Oh man, what a fun watch this was! Fritz Lang’s cinematography is magnificent, Kennedy and Ferrer make for dynamic screen rivals, the script is witty and energetic, and Dietrich is absolutely fucking unstoppable. Her commanding performance here makes it obvious how she’d manage a corral of murderous ruffians, while also making it practically impossible not to fall in love with her. Arthur Kennedy spends the first third of the feature marinating in rage while pursuing this mysterious baroness, yet within minutes of arriving at Chuck-a-Luck, all we can really feel is despair at the senselessness of the encroaching violence. Both Lang and the leads deftly manipulate the audience’s sympathies, selling the intimacy and yearning implicit in each of Rancho Notorious’ far-flung life stories, only to pull the rug out from under us when those stories come in conflict.

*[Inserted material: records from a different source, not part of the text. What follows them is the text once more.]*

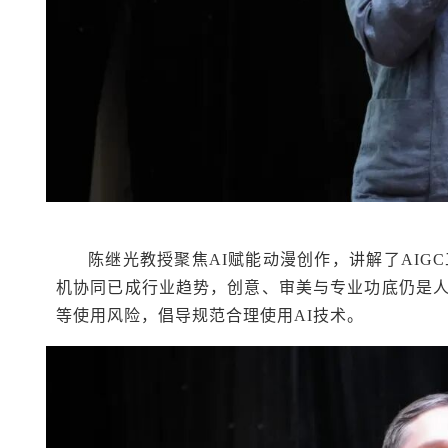
陈继光教授聚焦AI赋能动漫创作，讲解了AIG
机协同已成行业趋势，创意、审美与专业功底仍是
等使用风险，倡导规范合理使用AI技术。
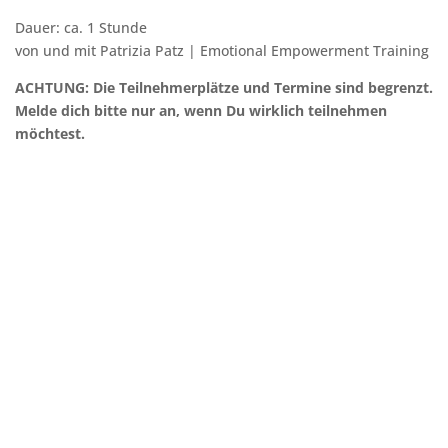
Dauer: ca. 1 Stunde
von und mit Patrizia Patz | Emotional Empowerment Training
ACHTUNG: Die Teilnehmerplätze und Termine sind begrenzt.
Melde dich bitte nur an, wenn Du wirklich teilnehmen
möchtest.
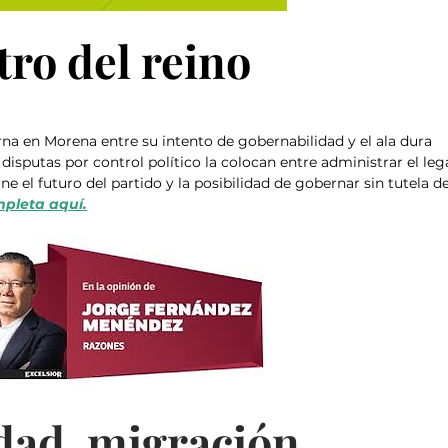
ro del reino
a en Morena entre su intento de gobernabilidad y el ala dura 
y disputas por control político la colocan entre administrar el le
ne el futuro del partido y la posibilidad de gobernar sin tutela de
pleta aquí.
dad, migración, 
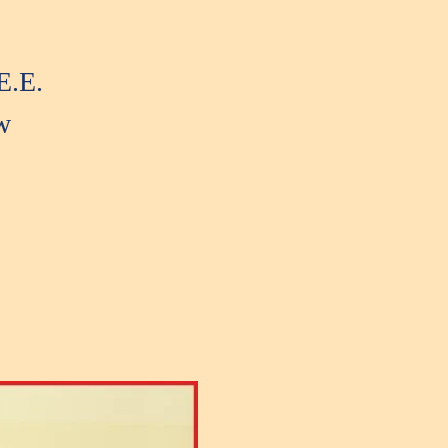
E.E.
w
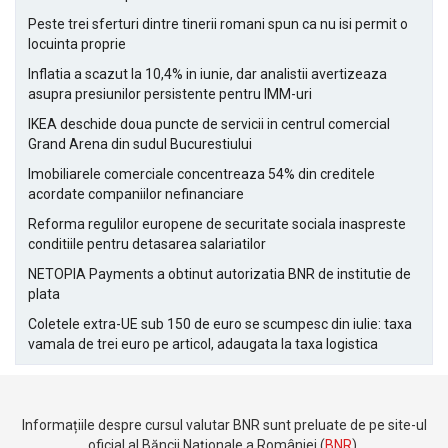
Peste trei sferturi dintre tinerii romani spun ca nu isi permit o
locuinta proprie
Inflatia a scazut la 10,4% in iunie, dar analistii avertizeaza
asupra presiunilor persistente pentru IMM-uri
IKEA deschide doua puncte de servicii in centrul comercial
Grand Arena din sudul Bucurestiului
Imobiliarele comerciale concentreaza 54% din creditele
acordate companiilor nefinanciare
Reforma regulilor europene de securitate sociala inaspreste
conditiile pentru detasarea salariatilor
NETOPIA Payments a obtinut autorizatia BNR de institutie de
plata
Coletele extra-UE sub 150 de euro se scumpesc din iulie: taxa
vamala de trei euro pe articol, adaugata la taxa logistica
Informațiile despre cursul valutar BNR sunt preluate de pe site-ul
oficial al Băncii Naționale a României (
BNR
).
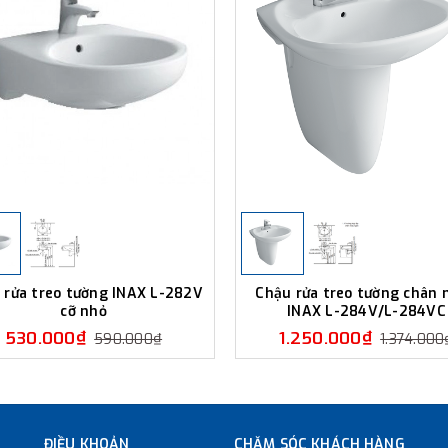
 rửa treo tường INAX L-282V
Chậu rửa treo tường chân 
cỡ nhỏ
INAX L-284V/L-284VC
530.000₫
1.250.000₫
590.000₫
1.374.000
ĐIỀU KHOẢN
CHĂM SÓC KHÁCH HÀNG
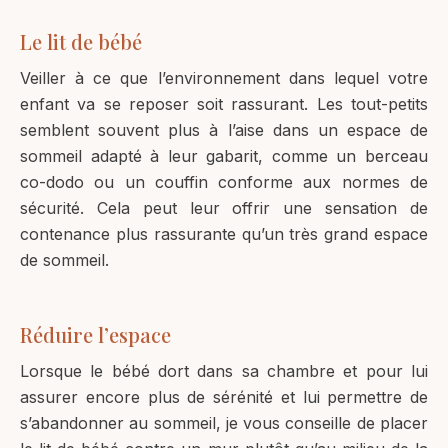
Le lit de bébé
Veiller à ce que l’environnement dans lequel votre
enfant va se reposer soit rassurant. Les tout-petits
semblent souvent plus à l’aise dans un espace de
sommeil adapté à leur gabarit, comme un berceau
co-dodo ou un couffin conforme aux normes de
sécurité. Cela peut leur offrir une sensation de
contenance plus rassurante qu’un très grand espace
de sommeil.
Réduire l’espace
Lorsque le bébé dort dans sa chambre et pour lui
assurer encore plus de sérénité et lui permettre de
s’abandonner au sommeil, je vous conseille de placer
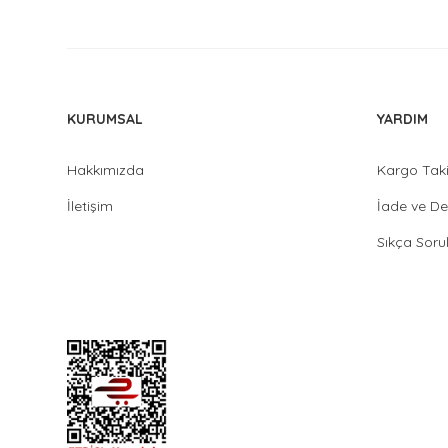
KURUMSAL
YARDIM
Hakkımızda
Kargo Tak
İletişim
İade ve De
Sıkça Soru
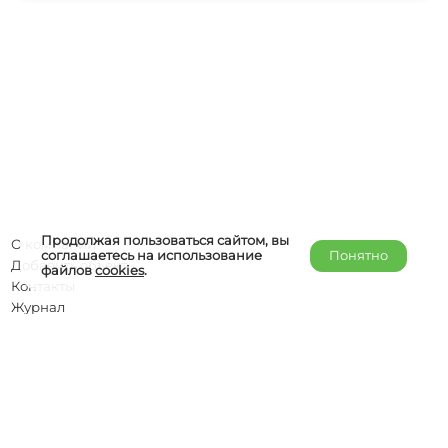
Продолжая пользоваться сайтом, вы
О компании
соглашаетесь на использование
Понятно
Добавить объект
файлов
cookies
.
Контакты
Журнал
Отельерам
Правообладателям
admin@helper-travel.com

A casual masterpiece by one of cinema’s greatest masters.
We then watched In A Violent Nature, an interesting spin on slasher movie convention. Rather than following a group of ill-fated college kids as they awaken and are swiftly dismantled by a supernatural killer, this feature actually sets us behind the shoulders of the killer himself, following his journey from resurrection through the fulfillment of his terrible purpose.

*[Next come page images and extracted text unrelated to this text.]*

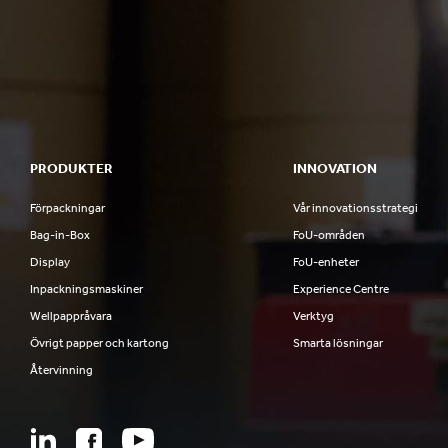
PRODUKTER
INNOVATION
Förpackningar
Vår innovationsstrategi
Bag-in-Box
FoU-områden
Display
FoU-enheter
Inpackningsmaskiner
Experience Centre
Wellpappråvara
Verktyg
Övrigt papper och kartong
Smarta lösningar
Återvinning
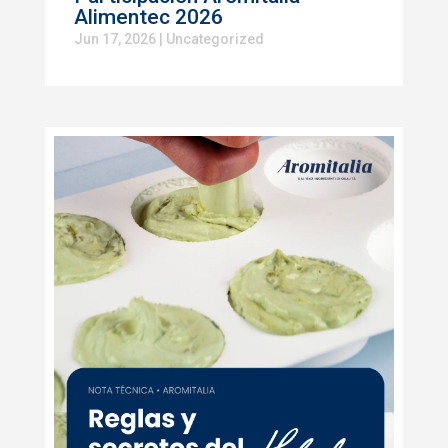
Alimentec 2026
Jun 17, 2026
|
Uncategorized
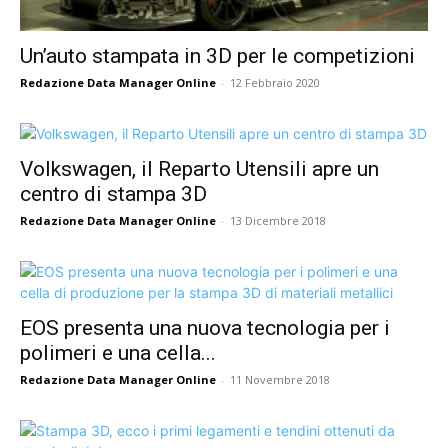
Un’auto stampata in 3D per le competizioni
Redazione Data Manager Online
-
12 Febbraio 2020
Volkswagen, il Reparto Utensili apre un
centro di stampa 3D
Redazione Data Manager Online
-
13 Dicembre 2018
EOS presenta una nuova tecnologia per i
polimeri e una cella...
Redazione Data Manager Online
-
11 Novembre 2018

It’s an idea that sounds obvious, perhaps even easy to execute, but further examination reveals its inherent genre-incompatible qualities. Slasher movies thrive on implication and suspense, but when the movie’s already framed from the killer’s shoulder, there’s no real question of what is hunting our party, or when the killer will strike. Additionally, you lose the standard narrative beats of following your victims from humble beginnings to heroic conclusions, instead following a villain who might as well be an elemental force, given their implacable perspective and unmatchable strength.
In A Violent Nature is smart enough to understand what it is sacrificing, and thus makes sure to replace these genre standards with substitutes that allow its distinctive twist to shine. Though it follows pretty much the exact narrative structure of your average Friday the 13th sequel, the film actually has more in common with slow cinema and French extreme horror than slashers in terms of its pacing, cinematography, and payoffs. Slow-burning sequences of our killer wandering the woods offer a new style of nervous anticipation, long held shots foster tooth-grinding preludes to violence, and when the kills arrive, they are executed with such blunt, meaty ferocity as to shock even though their arrival is plainly imminent.

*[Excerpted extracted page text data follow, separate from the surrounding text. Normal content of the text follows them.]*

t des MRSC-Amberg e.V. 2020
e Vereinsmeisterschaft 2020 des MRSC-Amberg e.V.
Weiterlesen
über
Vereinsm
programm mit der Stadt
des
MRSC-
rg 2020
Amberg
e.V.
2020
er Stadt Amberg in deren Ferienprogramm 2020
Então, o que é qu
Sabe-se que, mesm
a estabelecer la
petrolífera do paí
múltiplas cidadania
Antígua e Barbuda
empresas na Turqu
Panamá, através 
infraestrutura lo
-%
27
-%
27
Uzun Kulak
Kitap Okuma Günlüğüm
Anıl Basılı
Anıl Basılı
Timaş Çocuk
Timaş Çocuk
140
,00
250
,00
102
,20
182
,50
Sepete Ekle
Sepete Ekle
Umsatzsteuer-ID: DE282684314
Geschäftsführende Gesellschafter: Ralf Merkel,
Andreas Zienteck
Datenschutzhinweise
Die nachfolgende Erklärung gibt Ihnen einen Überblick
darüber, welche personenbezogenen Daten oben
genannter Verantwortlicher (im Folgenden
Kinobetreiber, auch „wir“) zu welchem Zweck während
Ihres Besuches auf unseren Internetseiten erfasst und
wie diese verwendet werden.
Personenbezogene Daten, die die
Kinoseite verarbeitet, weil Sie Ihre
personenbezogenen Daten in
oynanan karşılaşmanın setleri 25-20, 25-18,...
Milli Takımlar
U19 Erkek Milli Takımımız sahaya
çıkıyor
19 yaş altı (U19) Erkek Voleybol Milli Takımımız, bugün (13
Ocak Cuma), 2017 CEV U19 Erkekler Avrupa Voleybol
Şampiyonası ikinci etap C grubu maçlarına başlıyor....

With its perspective thus set and propensity for vicious payoff assured, In A Violent Nature finds a new tenor of horror in our anticipation of the ensuing bloodshed, as well as the unflinching intensity of its kills. And because we are following the killer rather than the victims, the fragments of slasher script we are provided fail to cohere into a journey of rising over adversity; our heroes are just as outgunned and helpless at the end as they are at the start, meaning the film is free to marinate in a cruelly extended outro, as we alongside the cast wait for the ax to fall. In A Violent Nature could have easily been simply a novel proof of concept, but it instead fully explores the tonal and structural implications of that concept, resulting in a film that makes its audience feel genuinely, gloriously unsafe.